Another challenge in ChIP-seq integrative analysis will be how to incorporate long-range interaction and gene expression data into the chromatin state analyses that are being done with HMMs and SOMs. Currently, all of these analyses include multiple ChIP-seq data sets and can incorporate chromatin accessibility but are not designed to incorporate connectivity between distant regions or gene expression data as part of their training as opposed to post-training analysis and annotation. A challenge is that while at least ChIA-PET and HiC are working in a similar ‘feature space’ of chromatin as ChIP-seq, regular RNA-seq is measuring the steady state of transcripts, which is affected by several posttranscriptional processes such as mRNA turnover mediated by microRNAs. As chromatin will always be more predictive of transcriptional initiation, it may be more fruitful to compare the predicted models of expression to GRO-seq and other measurements of transcriptional activity than regular RNA-seq.

In recent years, ChIP-seq techniques for low-input materials have been developed to expand its applications to rare tissues or cell types, and even single-cell studies. Other functional genomics assays have also been developed at single-cell level to answer new biological questions. However, the integrative analysis of single-cell ChIP-seq with these functional genomics assays in single cells is a difficult challenge. One reason is that the experimental protocols to capture protein binding, transcriptomes and DNA methylation data from the same cell are still not available. However, it may still be worthwhile to integrate data from scChIP-seq and other functional genomics assays in different individual cells from the same pool based on the assumption that protein-binding profiles would match to the gene expression profiles from the assay because these cells are from the same pool. Once protocols are available to do scRNA-seq and scChIP-seq from the same single cell, algorithms will need to be developed to integrate these single-cell data types together to understand the connection between binding and gene expression heterogeneity in subsets of a cell population. As single-cell data are sparser than bulk data, new statistical methods and tools are required for integration. In a hopefully not-so-distant future where robust single-cell ChIP-seq and RNA-seq are practical, they could become the method of choice for studying samples where the amount of material or the heterogeneity of the population makes the bulk version of these experiments less attractive.

Key Points

TF and histone modification ChIP-seq data can be used to define chromatin states for annotating regulatory regions in the genome.

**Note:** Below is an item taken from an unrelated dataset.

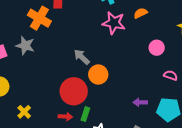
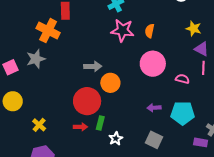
orange semicircle: (141, 13) -> (150, 31), moved, turned -48
gray star: (25, 46) -> (36, 59), turned -30
pink circle: (157, 48) -> (153, 64), moved, size x1.6
gray arrow: (82, 57) -> (93, 66), turned 138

ChIP-seq data can be integrated with chromatin accessibility and long-range interaction data to further decipher mechanisms of gene regulation.

ChIP-seq data can be integrated with other functional genomics data to predict noncoding regulatory sequence variants.

Single-cell ChIP-seq promises to reveal the cell-to-cell variability of TF and histone occupancy, but the experimental and computational methods still need to be improved to capture meaningful ChIP signal.